◆ **Work to be completed**: Each line in the entries that has the word "pixel" has to be copied.

◆ **Study material**:
--------------------------------------------------
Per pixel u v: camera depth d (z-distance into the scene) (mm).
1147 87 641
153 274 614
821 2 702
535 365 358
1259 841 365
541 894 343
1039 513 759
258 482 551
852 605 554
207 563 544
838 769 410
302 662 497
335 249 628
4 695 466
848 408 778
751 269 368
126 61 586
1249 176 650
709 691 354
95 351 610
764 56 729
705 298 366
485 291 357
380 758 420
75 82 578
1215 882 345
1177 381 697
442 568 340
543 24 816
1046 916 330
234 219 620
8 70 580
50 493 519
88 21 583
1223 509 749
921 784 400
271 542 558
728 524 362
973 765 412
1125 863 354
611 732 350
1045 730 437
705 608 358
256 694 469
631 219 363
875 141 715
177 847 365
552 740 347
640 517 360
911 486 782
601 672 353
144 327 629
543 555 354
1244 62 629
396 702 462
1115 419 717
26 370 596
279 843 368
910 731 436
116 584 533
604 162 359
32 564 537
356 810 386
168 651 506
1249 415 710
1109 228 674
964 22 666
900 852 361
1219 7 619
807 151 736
--------------------------------------------------
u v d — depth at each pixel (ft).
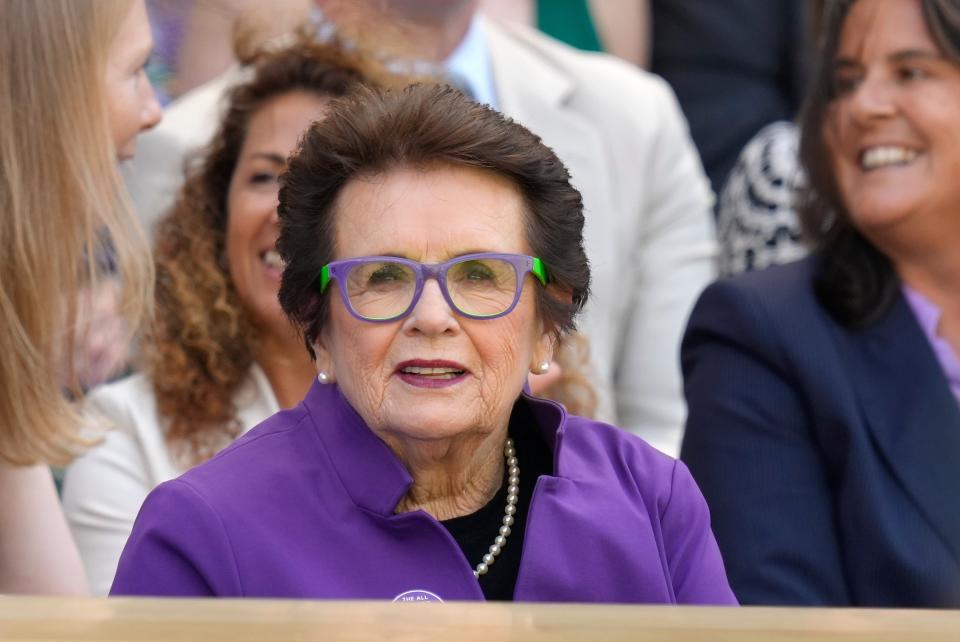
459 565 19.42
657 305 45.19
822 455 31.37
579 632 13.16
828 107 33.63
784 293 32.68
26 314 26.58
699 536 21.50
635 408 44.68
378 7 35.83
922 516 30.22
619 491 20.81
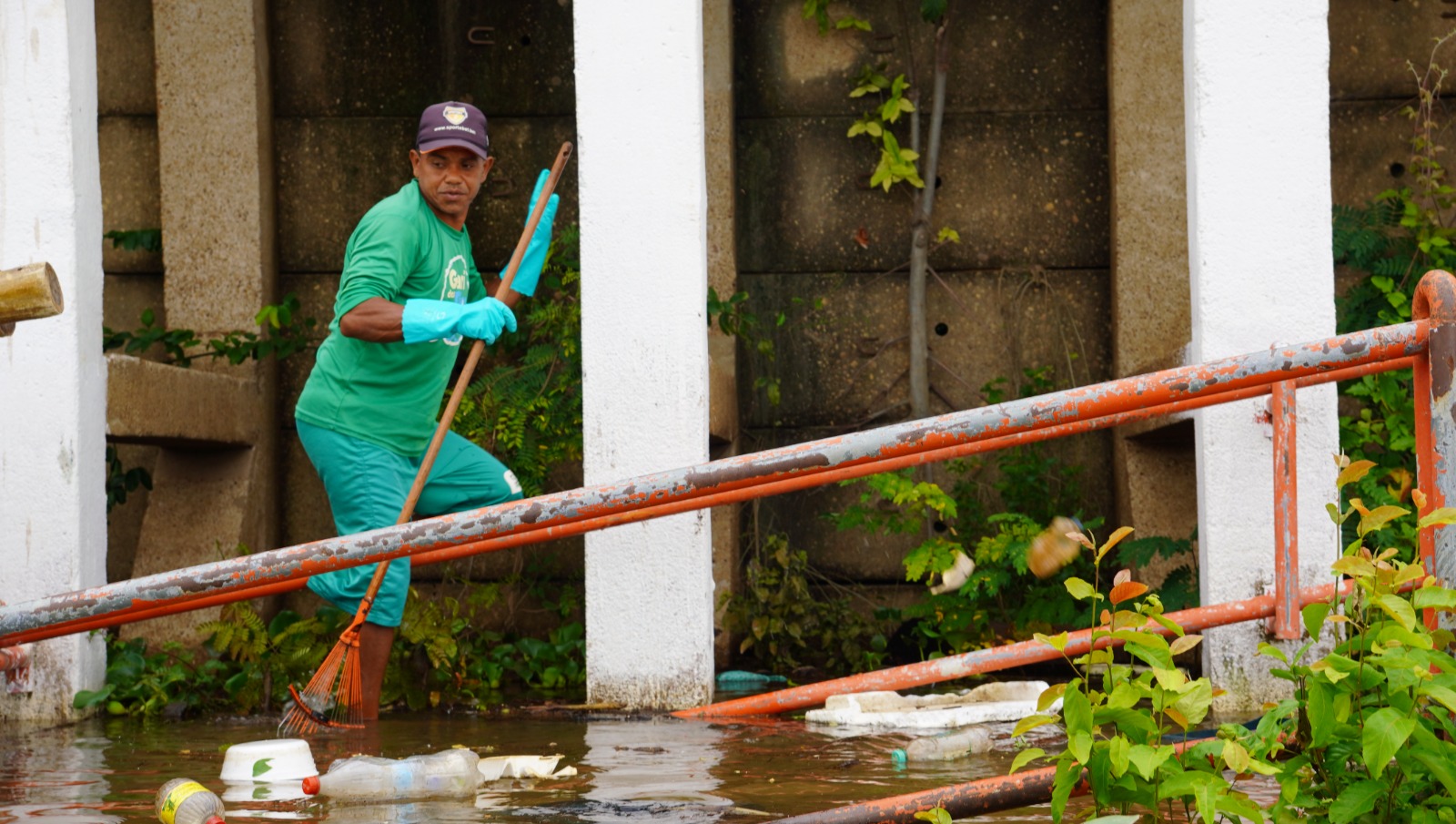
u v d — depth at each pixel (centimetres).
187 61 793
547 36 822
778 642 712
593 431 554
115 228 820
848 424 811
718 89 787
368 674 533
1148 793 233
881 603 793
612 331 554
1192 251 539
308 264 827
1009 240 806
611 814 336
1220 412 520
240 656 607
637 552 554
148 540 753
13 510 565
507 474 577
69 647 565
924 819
--------------------------------------------------
◆ **Solved exercise**:
Per pixel u v: camera depth d (z-distance into the scene) (mm).
u v d — depth at each pixel (ft).
u v d — depth at each pixel (centimetres).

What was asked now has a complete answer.